L'interview

Sur les traces d’Edon Zhegrova

Il est l’un des chouchous du public lillois, apprécié autant pour son état d’esprit que pour son sens de la percussion, du beau geste et du jeu en mouvement. Lui, c’est Edon Zhegrova et son histoire mérite qu’on vous la raconte. Entretien avec l’un des plus grands talents du football kosovar.

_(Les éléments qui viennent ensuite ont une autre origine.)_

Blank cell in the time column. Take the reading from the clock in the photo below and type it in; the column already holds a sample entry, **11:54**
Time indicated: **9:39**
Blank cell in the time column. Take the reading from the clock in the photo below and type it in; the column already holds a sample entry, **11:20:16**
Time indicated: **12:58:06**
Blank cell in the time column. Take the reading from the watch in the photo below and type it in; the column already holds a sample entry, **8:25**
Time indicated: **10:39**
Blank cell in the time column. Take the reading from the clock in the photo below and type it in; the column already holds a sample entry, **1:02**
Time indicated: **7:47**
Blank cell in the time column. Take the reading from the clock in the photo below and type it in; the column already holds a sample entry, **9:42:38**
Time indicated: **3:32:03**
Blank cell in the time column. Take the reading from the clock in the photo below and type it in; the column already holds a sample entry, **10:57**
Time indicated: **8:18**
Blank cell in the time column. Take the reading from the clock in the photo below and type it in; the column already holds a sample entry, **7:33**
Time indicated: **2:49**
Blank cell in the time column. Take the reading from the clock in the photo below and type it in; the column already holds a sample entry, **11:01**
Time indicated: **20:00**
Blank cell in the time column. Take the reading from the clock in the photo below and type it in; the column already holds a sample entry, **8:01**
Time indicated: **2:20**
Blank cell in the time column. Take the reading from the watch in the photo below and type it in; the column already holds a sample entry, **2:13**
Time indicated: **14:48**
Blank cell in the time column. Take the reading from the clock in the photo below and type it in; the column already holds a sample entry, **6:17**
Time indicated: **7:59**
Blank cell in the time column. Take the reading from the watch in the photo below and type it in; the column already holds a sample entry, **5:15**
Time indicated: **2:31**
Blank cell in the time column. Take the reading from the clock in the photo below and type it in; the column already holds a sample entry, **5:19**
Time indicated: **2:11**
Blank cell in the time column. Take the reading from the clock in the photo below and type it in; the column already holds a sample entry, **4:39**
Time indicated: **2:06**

L’Allemagne comme berceau…

« Mes parents sont originaires du Kosovo mais sont partis vivre en Allemagne avant que la guerre n’éclate dans notre pays (ndlr : mars 1998). Pourquoi en Allemagne ? Car mon grand-père paternel y vivait déjà. C’est donc là-bas que je suis né (en 1999 à Herford, près de Bielefeld, en Rhénanie-du-Nord-Westphalie), mais je n’y ai pas vraiment vécu. À l’âge de deux ans, nous sommes retournés vivre dans notre pays car la guerre au Kosovo était terminée. »

 

… Mais le Kosovo comme nation

« J’ai donc grandi à Priština, la capitale. C’est là que j’ai commencé le football, lorsque j’avais 6 ans. Nous vivions dans une maison avec ma famille. Il y avait mes grands-parents et mes cousins à proximité. Mon école était toute proche, à seulement 10 minutes à pied. J’y allais, j’étudiais, puis je rentrais chez moi et j’allais ensuite tout seul à l’entraînement, car mes parents travaillaient beaucoup. Ils n’avaient pas le temps de me conduire au foot. Mon père est juriste et ma mère cuisinière. »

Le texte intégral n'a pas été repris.